━━━━━ MATERIAL SHOWN ━━━━━

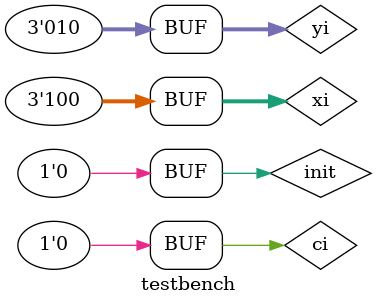
<source format=v>
`timescale 1ns / 1ps


module testbench;

	// Inputs
	reg [2:0] xi;
	reg [2:0] yi;
	reg ci;
	reg init;

	// Outputs
	wire co;
	wire [2:0] zi;

	// Instantiate the Unit Under Test (UUT)
	sum3bcc uut (
		.xi(xi), 
		.yi(yi), 
		.ci(ci), 
		.co(co), 
		.zi(zi), 
		.init(init)
	);

	initial begin
		// Initialize Inputs
		xi = 0;
		yi = 0;
		ci = 0;
		init = 0;

		// Wait 100 ns for global reset to finish
		#100;
        
		// Add stimulus here
		xi = 3'b100;
		yi = 3'b010;
		
	end
      
endmodule


</source>
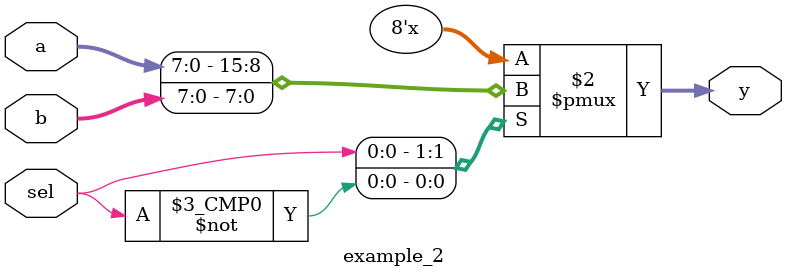
<source format=sv>
module example_2(
	input logic [7:0] a,b,
	input logic sel,
	output logic [7:0]y );
always_comb begin
case(sel)
1'b1:y=a;
1'b0:y=b;
default y=a;
endcase
end
endmodule 
</source>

━━━━━

PROBLEM:
Write the material out again word for word and omit any images.

RESULT OF THIS EXERCISE:
<source format=v>
`timescale 1ns / 1ps


module testbench;

	// Inputs
	reg [2:0] xi;
	reg [2:0] yi;
	reg ci;
	reg init;

	// Outputs
	wire co;
	wire [2:0] zi;

	// Instantiate the Unit Under Test (UUT)
	sum3bcc uut (
		.xi(xi), 
		.yi(yi), 
		.ci(ci), 
		.co(co), 
		.zi(zi), 
		.init(init)
	);

	initial begin
		// Initialize Inputs
		xi = 0;
		yi = 0;
		ci = 0;
		init = 0;

		// Wait 100 ns for global reset to finish
		#100;
        
		// Add stimulus here
		xi = 3'b100;
		yi = 3'b010;
		
	end
      
endmodule


</source>
<source format=sv>
module example_2(
	input logic [7:0] a,b,
	input logic sel,
	output logic [7:0]y );
always_comb begin
case(sel)
1'b1:y=a;
1'b0:y=b;
default y=a;
endcase
end
endmodule 
</source>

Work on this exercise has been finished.